Given records:
* * *
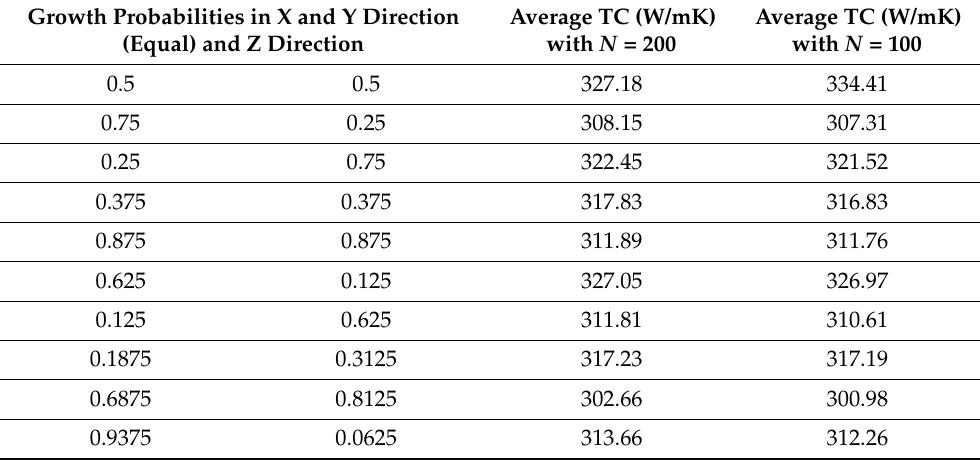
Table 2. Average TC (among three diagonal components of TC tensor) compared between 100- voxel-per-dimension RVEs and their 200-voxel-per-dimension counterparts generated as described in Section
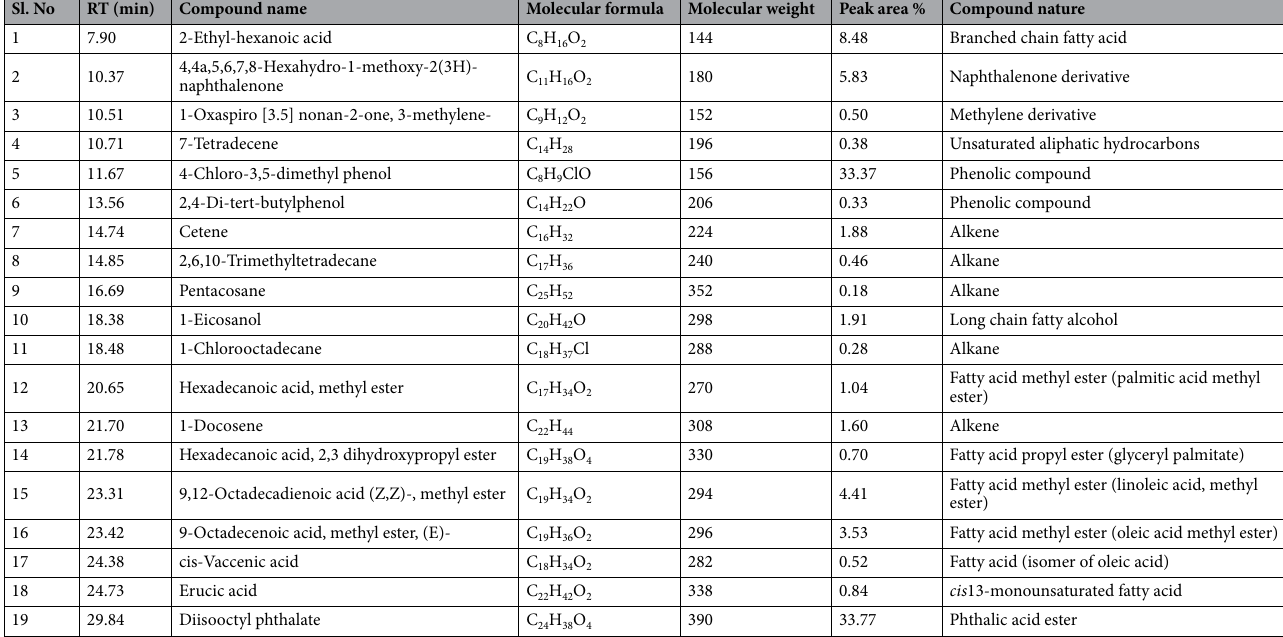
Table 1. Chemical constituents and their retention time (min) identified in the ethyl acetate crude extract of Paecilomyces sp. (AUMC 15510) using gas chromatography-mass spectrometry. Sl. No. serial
* * *
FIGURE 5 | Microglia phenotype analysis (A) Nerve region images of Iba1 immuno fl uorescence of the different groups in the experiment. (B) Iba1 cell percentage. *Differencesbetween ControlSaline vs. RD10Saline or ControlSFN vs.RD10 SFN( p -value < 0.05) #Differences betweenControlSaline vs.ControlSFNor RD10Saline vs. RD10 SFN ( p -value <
* * *
Action item:
From the listing above, copy every line that holds the string "Table".

Solution to this task:
Table 2. Average TC (among three diagonal components of TC tensor) compared between 100- voxel-per-dimension RVEs and their 200-voxel-per-dimension counterparts generated as described in Section
Table 1. Chemical constituents and their retention time (min) identified in the ethyl acetate crude extract of Paecilomyces sp. (AUMC 15510) using gas chromatography-mass spectrometry. Sl. No. serial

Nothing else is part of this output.